Directive A — In the neural network notebook, which loss does the notebook optimize, and why?
Directive B — Print the part of the neural network notebook between "from nn_predictors import" and "y_train.fillna(0, inplace=True)", inclusive.

Extracted text —
☆ ☆ ☆

# Neural Network Experimentation

__Note: since there is no predefined RMSE loss function in Keras, this notebooks optimizes the MSE only__

In [None]:
import sys
sys.path.append("..")

import numpy as np
import pandas as pd

from nn_predictors import MultiLayerPerceptron
import keras

x_train = pd.read_pickle("../data/x_train.pkl") 
y_train = pd.read_pickle("../data/y_train.pkl") 
x_test = pd.read_pickle("../data/x_test.pkl")

# fill NaNs
x_train.fillna(0, inplace=True)
y_train.fillna(0, inplace=True)
x_test.fillna(0, inplace=True)

# Save the dataset ids
id_x_train =  x_train['fullVisitorId']
id_y_train = y_train['fullVisitorId']
id_x_test = x_test['fullVisitorId']

# Delete fullVisitor ID -> probably we want to leave it as a OHE feature
del x_train['fullVisitorId']
del y_train['fullVisitorId']
del x_test['fullVisitorId']

### Data Preparation
Some final preparations:
- drop some columns
- log transform revenue features and the target revenue
- normalize the other features

In [None]:
print("People who buy: {} out of {} (proportion: {})"

☆ ☆ ☆

Records from a data source:
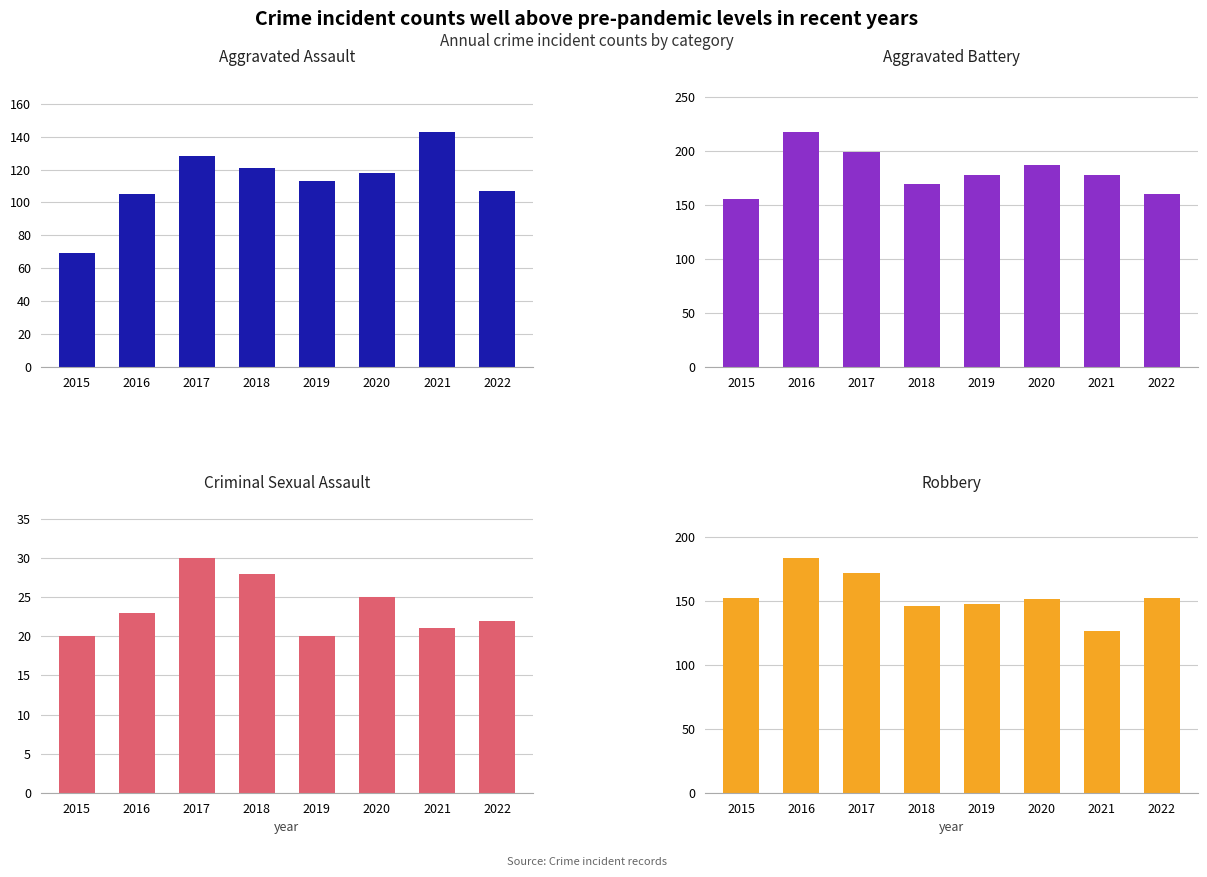

How many bars are there in total?

32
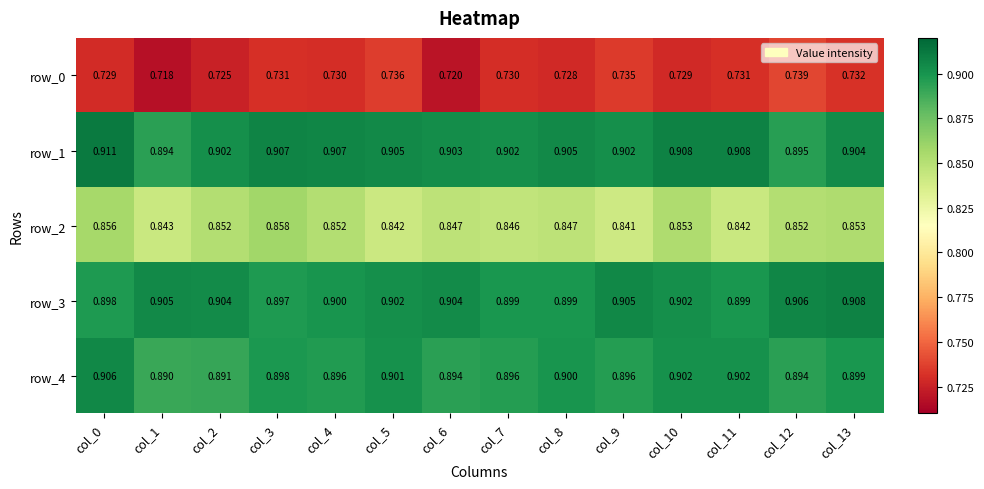

What is the difference between the highest and lowest values at col_11?

0.2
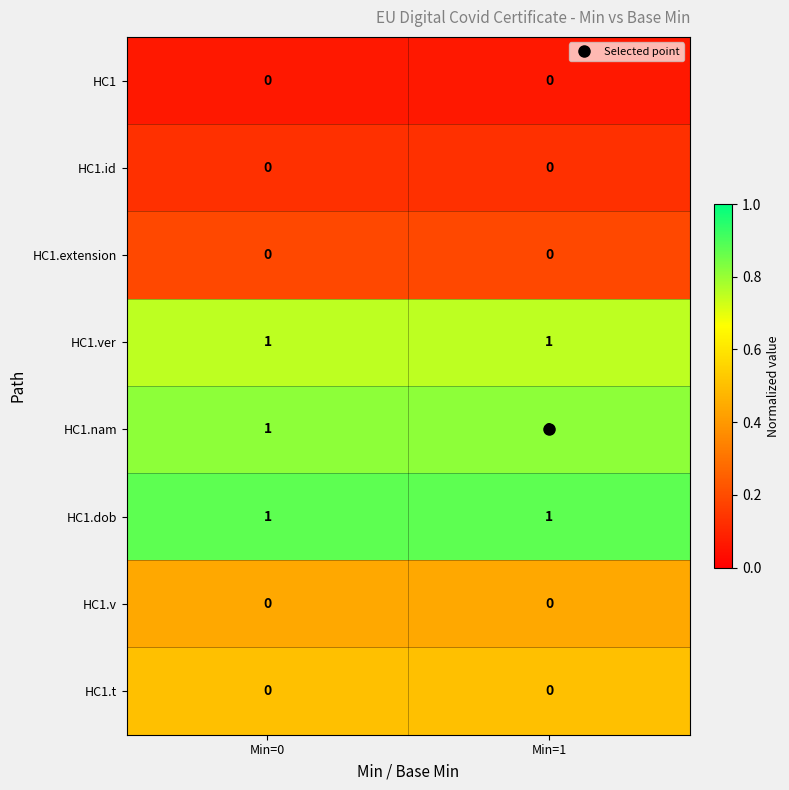

What is the total value across all series at Min=1?

3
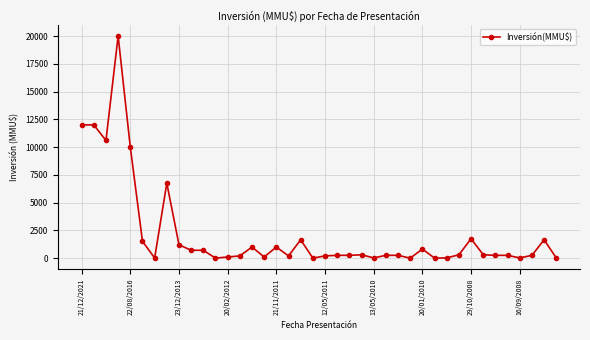

True or false: the data has more than 2 interior local peaks.

True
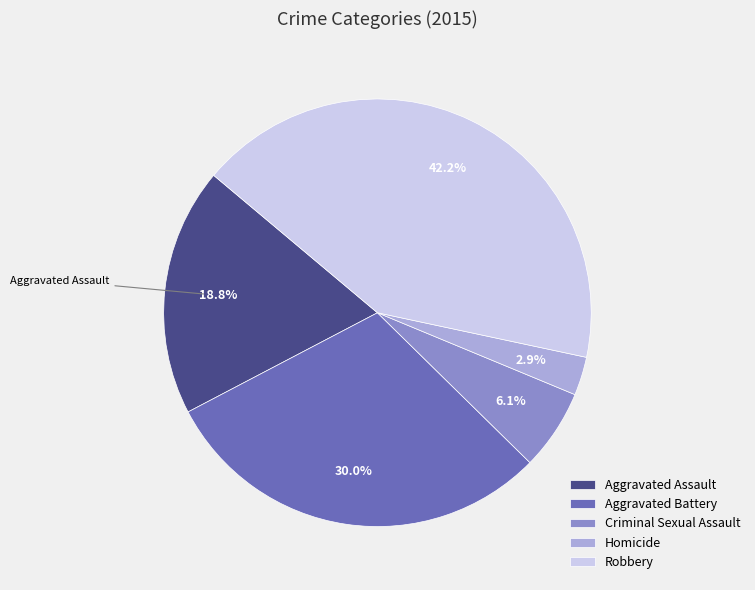

To the nearest percent, what is the difference between the Aggravated Battery and Aggravated Assault slice percentages?

11%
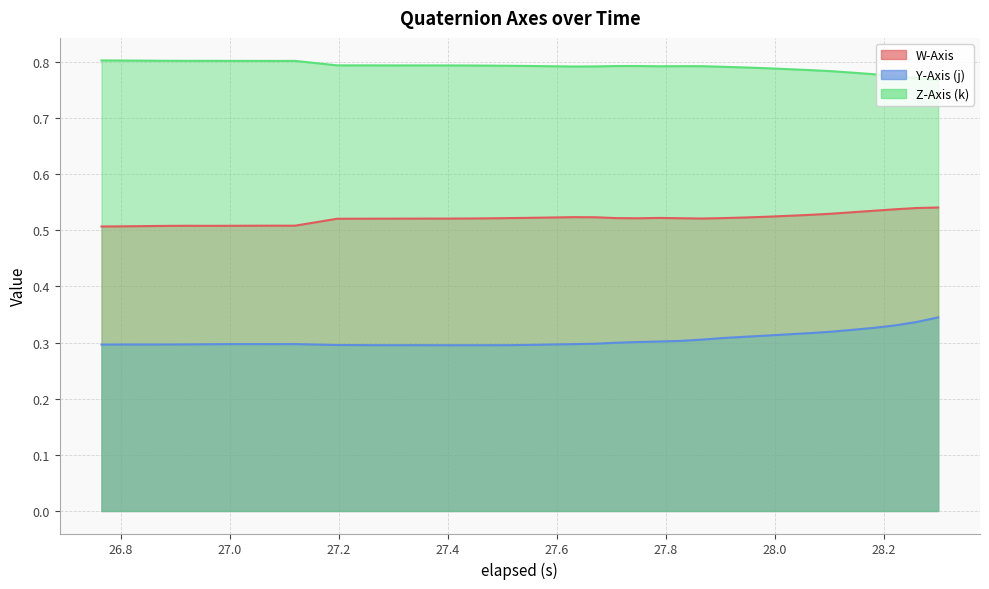

True or false: Y-Axis (j) and W-Axis cross at least once.

False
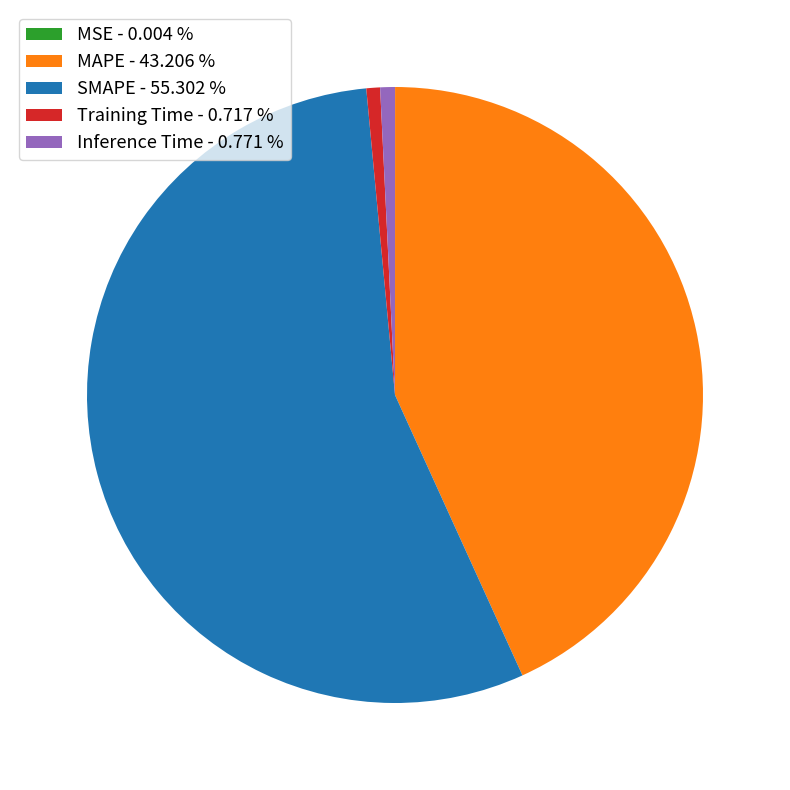

Does MAPE account for over 50% of the chart?

No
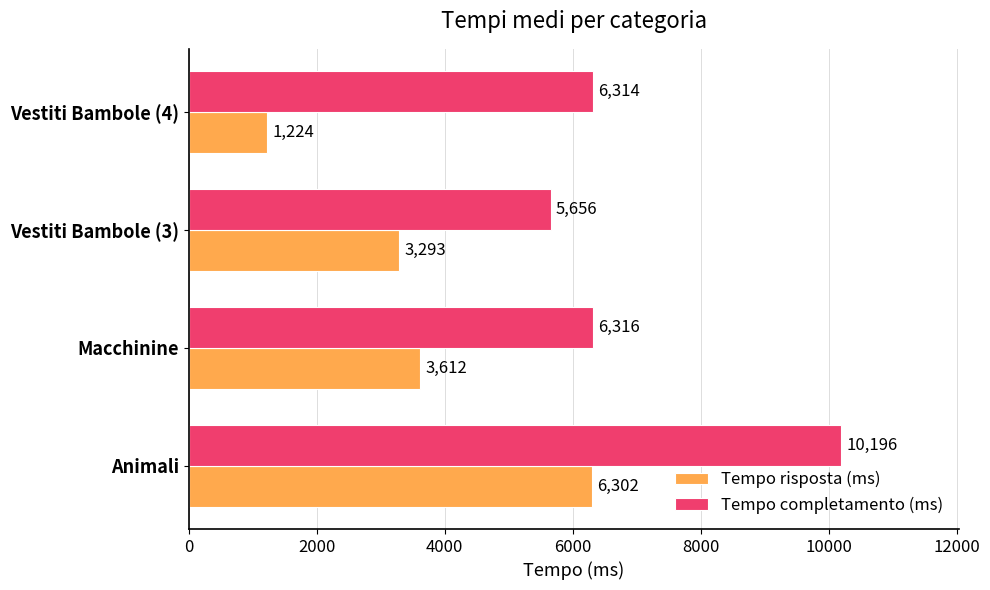

At which label is Tempo risposta (ms) closest to 3763?

Macchinine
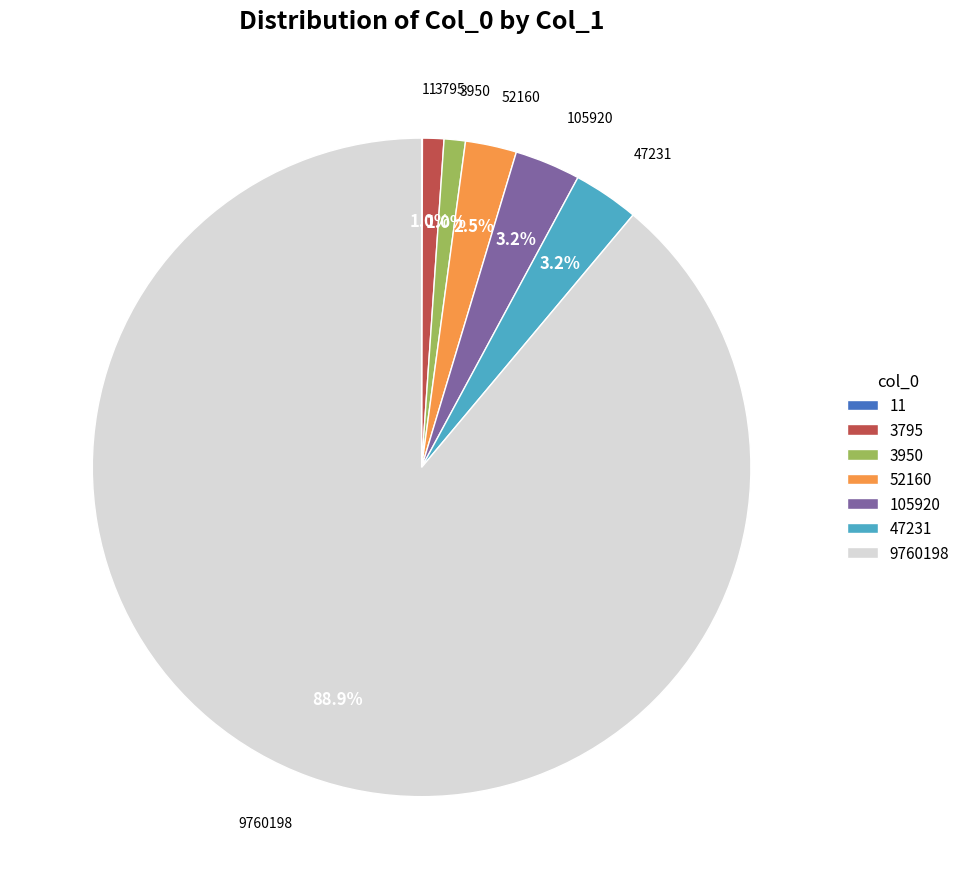

Does any single category account for the majority?

Yes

☆ ☆ ☆

Task solution A — It optimizes only the MSE, because Keras has no predefined RMSE loss function.

Task solution B —
from nn_predictors import MultiLayerPerceptron
import keras

x_train = pd.read_pickle("../data/x_train.pkl") 
y_train = pd.read_pickle("../data/y_train.pkl") 
x_test = pd.read_pickle("../data/x_test.pkl")

# fill NaNs
x_train.fillna(0, inplace=True)
y_train.fillna(0, inplace=True)